Il percorso sembra quindi scritto. Non avere l’Europa per le squadre di Premier – al netto delle perdite economiche legate ai mancati introiti – sarà in futuro un vantaggio competitivo non indifferente. Vincere tutto, in condizioni di competitività interna così accentuata, è veramente difficile. 

Non pare casuale che in questa stagione 2016-2017 mentre in Europa l’Arsenal, il Manchester City e il Tottenham hanno salutato anzitempo la competizione, queste stesse squadre in campionato hanno arrancato proprio negli scontri più duri, visto che a fare più punti negli scontri diretti tra le prime 6 sono state fin qui Chelsea (13 in 8 gare su 10 da disputare) e Liverpool (18 su 10 da disputare).

milan cordata galliani
Adriano Galliani (foto Insidefoto.com)

Quale futuro, invece, per la nostra Serie A?

Alla luce delle considerazioni qui sopra per tornare a competere ai massimi livelli europei le nostre squadre dovranno innanzitutto dotarsi di un modello di business sostenibile nel lungo periodo. Cosa che al momento solo la Juventus sembra avere. Grande interesse viene riposto naturalmente nelle nuove proprietà di Milan e Inter che – un po’ tutti i tifosi ne sono convinti – dovranno operare come fatto nei primi anni del nuovo corso da Chelsea e Manchester City (con il vantaggio, nel caso delle milanesi, di poter partire da brand già molto forti sul piano internazionale).

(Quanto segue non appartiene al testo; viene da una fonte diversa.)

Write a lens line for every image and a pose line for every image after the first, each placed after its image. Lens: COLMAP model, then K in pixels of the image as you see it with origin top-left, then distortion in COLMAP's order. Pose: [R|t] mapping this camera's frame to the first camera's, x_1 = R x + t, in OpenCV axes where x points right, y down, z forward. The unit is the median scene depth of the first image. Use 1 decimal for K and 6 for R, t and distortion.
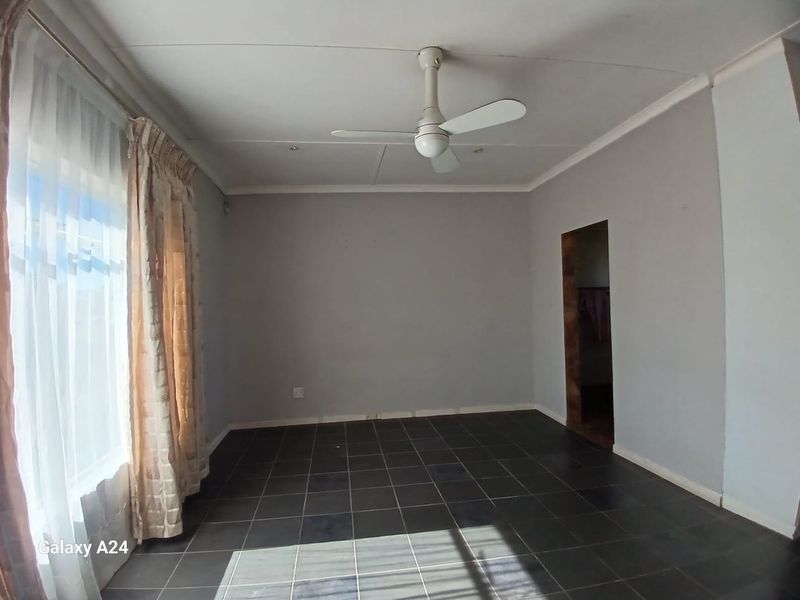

Ma nel lungo periodo l’impressione è che se l’Italia ha a cuore il proprio destino in termini di competitività anche europea il modello migliore sia quello spagnolo rispetto a quello inglese, ovvero un pool di campioni nazionali (il campo e i bilanci diranno quali) seguiti da un novero di outsider in grado di diventare i Siviglia d’Italia, riportando anche nella seconda competizione europea qualche risultato di cui gioire.